(EXERCISE):
Give the number of lines in the records below that include the word "bottle", and add nothing to it.
═══ DATA EXTRACTS
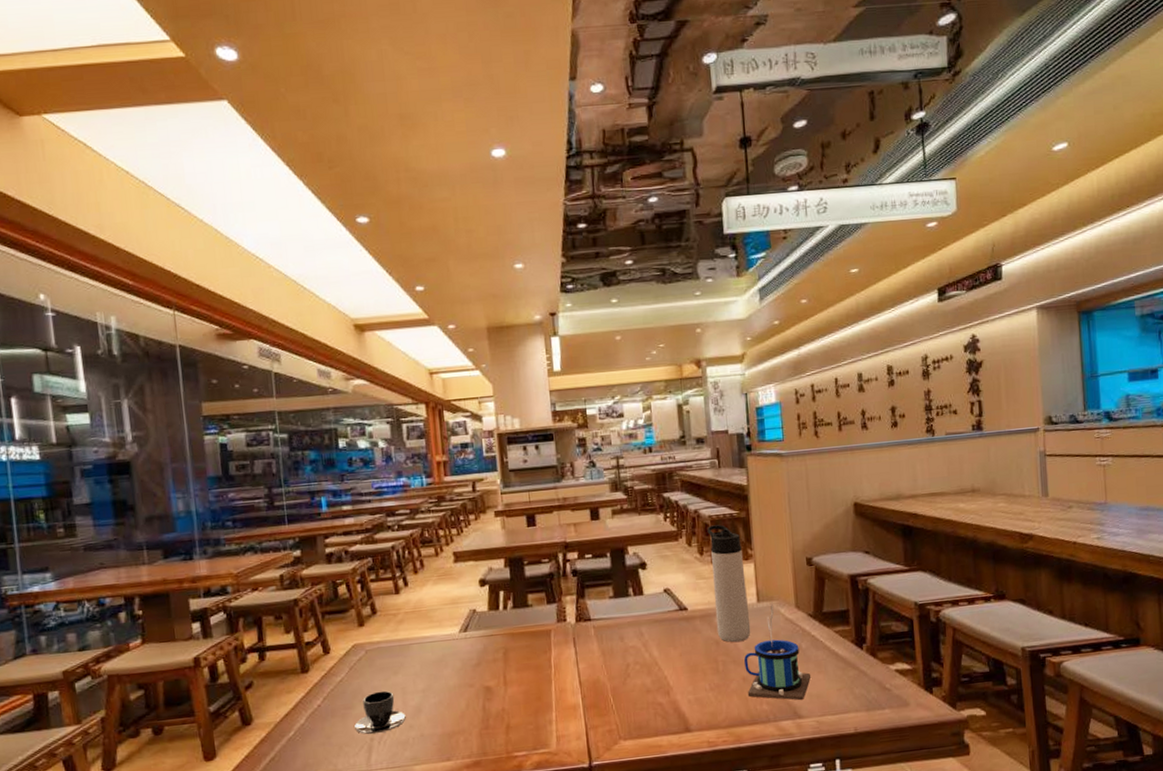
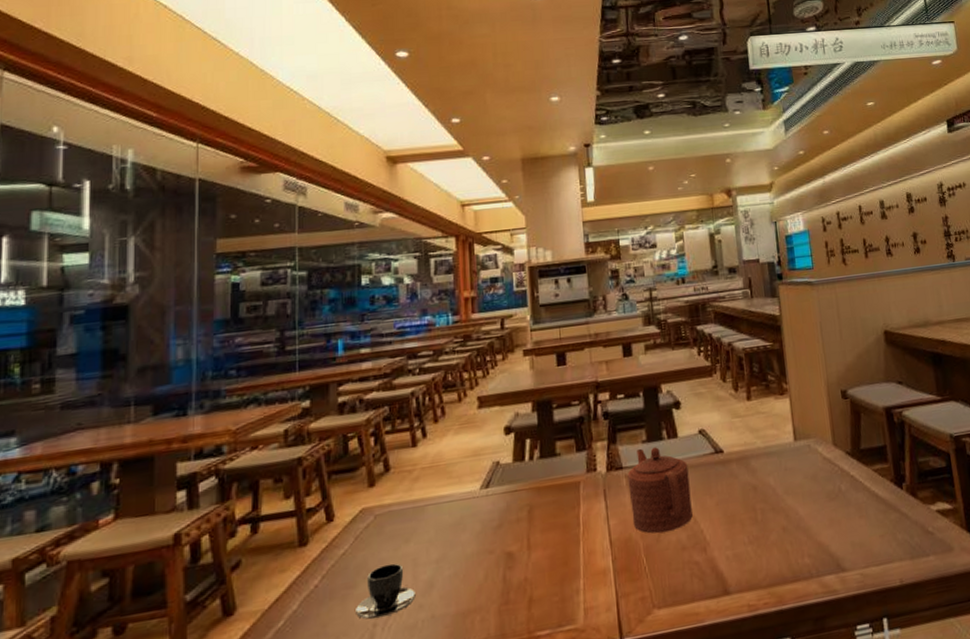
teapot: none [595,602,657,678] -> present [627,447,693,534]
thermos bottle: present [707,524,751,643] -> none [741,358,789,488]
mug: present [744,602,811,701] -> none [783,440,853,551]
══════
═══ DATA EXTRACTS
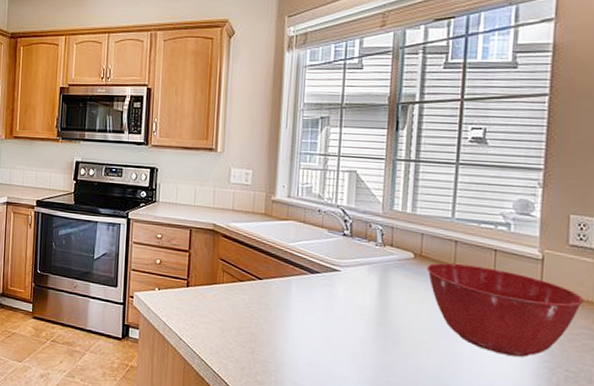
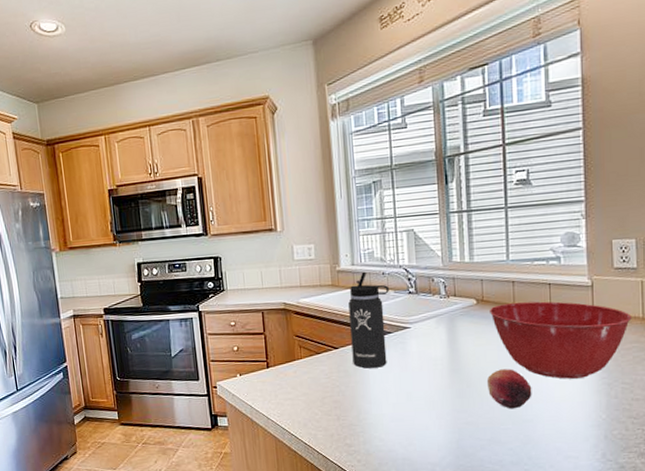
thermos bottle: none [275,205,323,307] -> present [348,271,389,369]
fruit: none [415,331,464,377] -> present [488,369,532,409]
══════
(RESPONSE AREA):
2